As noted on the blog, on the Integrity Legal site, the main website as opposed to, I went into a little bit further detail which I'll go into here. Most notably, this is an interesting amendment because it's very difficult to sort of implement a negative. So clearly I think that the policy of the Trump administration is "we don't want to process perhaps as many visa applications or we don't want to process them with the same degree of alacrity that they've been processed in the past.

How is this going to affect things day to day as far as visa processing goes? In the immediate future, I don't think it will affect things greatly. I think that visa applicants will have their visas, not visa applicants specifically, this only pertains to non-immigrant visa applicants. They're going to see their visas processed in pretty much the same manner as they were processed before most notably because the sort of infrastructural improvements that were necessary to increase the speed in order to try to align with the previous administration's previous order, that infrastructure still exists presumably and there hasn't been very much that's gone ahead and change that in this executive in and of itself. So in the shorter term, I don't think there's going to be a great deal of change. Now longer term as this policy sort of sets in and as for lack of better term, sort of bureaucratic entropy or inertia sort of starts to set in, yes I think in two to three years down the line, if this policy isn't turned around I think it's very possible you could see longer processing times for what have been relatively shortly processed visa applications to this point.

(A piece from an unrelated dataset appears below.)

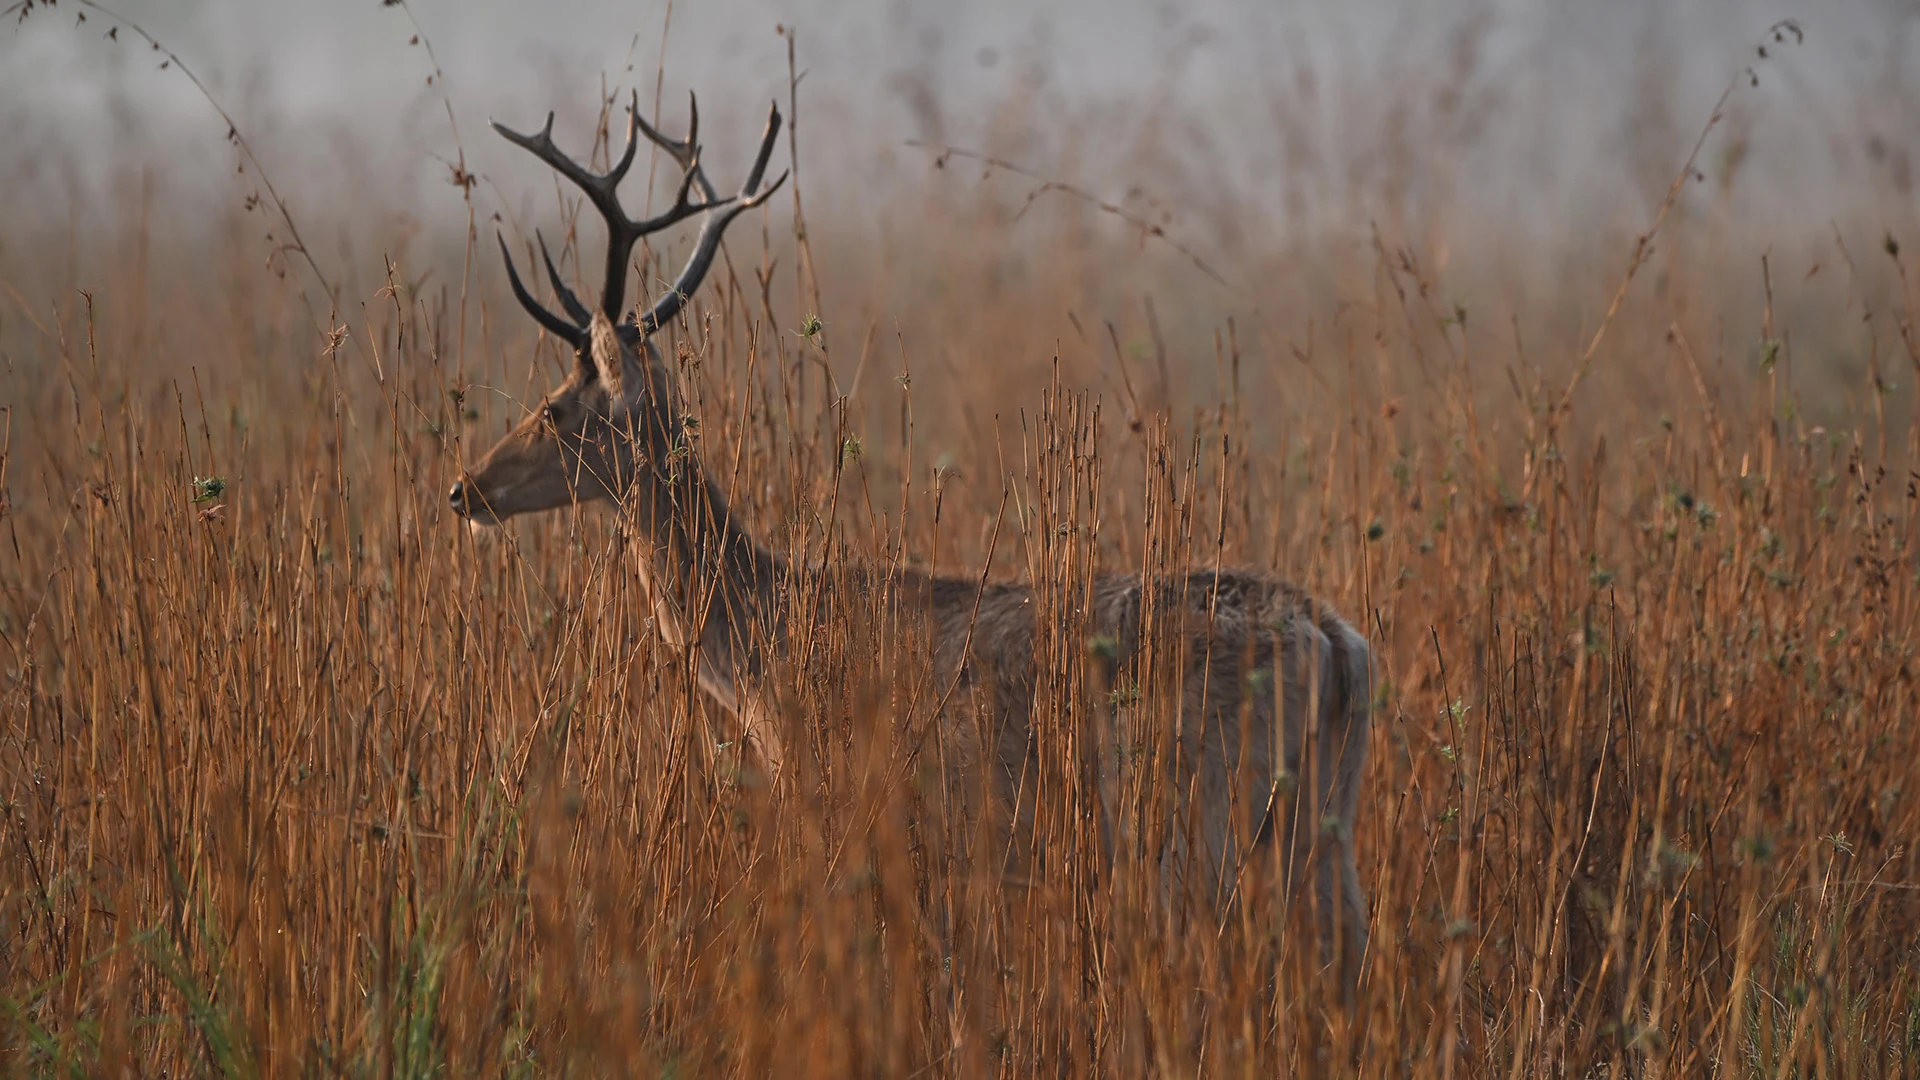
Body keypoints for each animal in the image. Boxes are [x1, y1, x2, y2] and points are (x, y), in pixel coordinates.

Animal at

So in the immediate future, I don't think this is something to be greatly concerned about but know that down the line, it's very likely that visa processing at least in the non-immigrant section, it's going to get slower. Sort of postscript on to this, we're not talking U.S. immigrant visas so like U.S. marriage visas such as the CR-1 or the IR-1, the U.S. fiancée visa such as the K-1 which technically is non-immigrant visa but as we explained in our video about dual intent visas, it's treated for all intents and purposes as an immigrant visa, those types of visas presumably are not going to be impacted by this because this executive order specifically speaks to non-immigrant visa cases. But that being said, J-1 visas, B-1/B-2 visas, F-1 visas for students to the United States, yes they specifically speak to those categories as those are non-immigrant visa cases and as I said previously, I don't think it's something to be concerned about in the coming months but out past that perhaps in the next 24 months, I think it's very possible that this change in policy could have a significant impact on how visa applications are processed abroad.